On March 6, 1954, Fritz Reiner and the Orchestra recorded together for the first time. For RCA at Orchestra Hall, they committed to disc two works by Richard Strauss: the Dance of the Seven Veils from Salome and Ein Heldenleben.
“A single condenser microphone, noted for its uniform response and broad pick-up, was suspended approximately sixteen feet above the conductor’s podium to secure the exact balance desired by Dr. Reiner between instrumental choirs of the Orchestra,” according to the liner notes from the original RCA release. “At the time this recording was made, a special microphone set-up was used to make a separate stereophonic recording of the same performance as part of RCA Victor’s continuing policy of development and research in recording techniques.”

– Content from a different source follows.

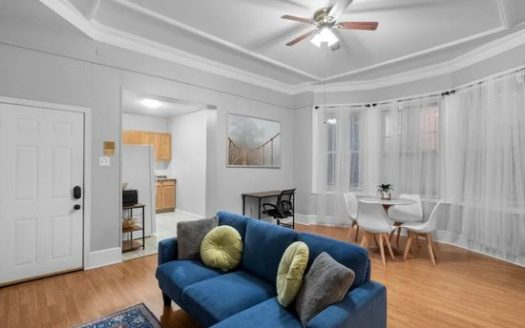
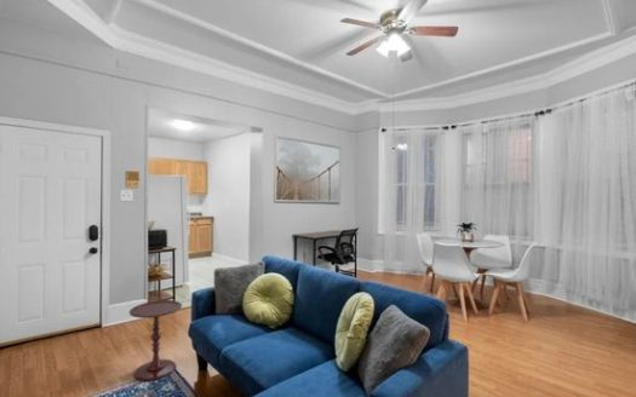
+ side table [128,299,183,382]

“Reiner brought out the opulence of Strauss’s orchestration but never wallowed indulgently in the more episodic moments; instrumental textures were clarified so that transparency of sound was paramount; and climaxes were carefully prepared so that they did not appear bombastic. To successfully balance such a large orchestra while projecting seemingly spontaneous playing was a notable achievement,” wrote Kenneth Morgan in his biography Fritz Reiner: Maestro and Martinet. “Ein Heldenleben, to a critic for Harper’s Magazine [in November 1954], confirmed Reiner as probably the greatest Strauss conductor alive: ‘the razor’s edge combination of lean, hard clarity on a vast orchestral scale and perilously high tension emotionalism is exactly suited to his disciplined directing.’ ”
Over the next eight years, Reiner and the Orchestra recorded several of Strauss’s works: Also sprach Zarathustra and Don Juan (twice each), a suite from Der Bürger als Edelmann, Burleske with pianist Byron Janis, Don Quixote with principal viola Milton Preves and cellist Antonio Janigro, selections from Elektra and Salome with soprano Inge Borkh, waltzes from Der Rosenkavalier, and Symphonia domestica.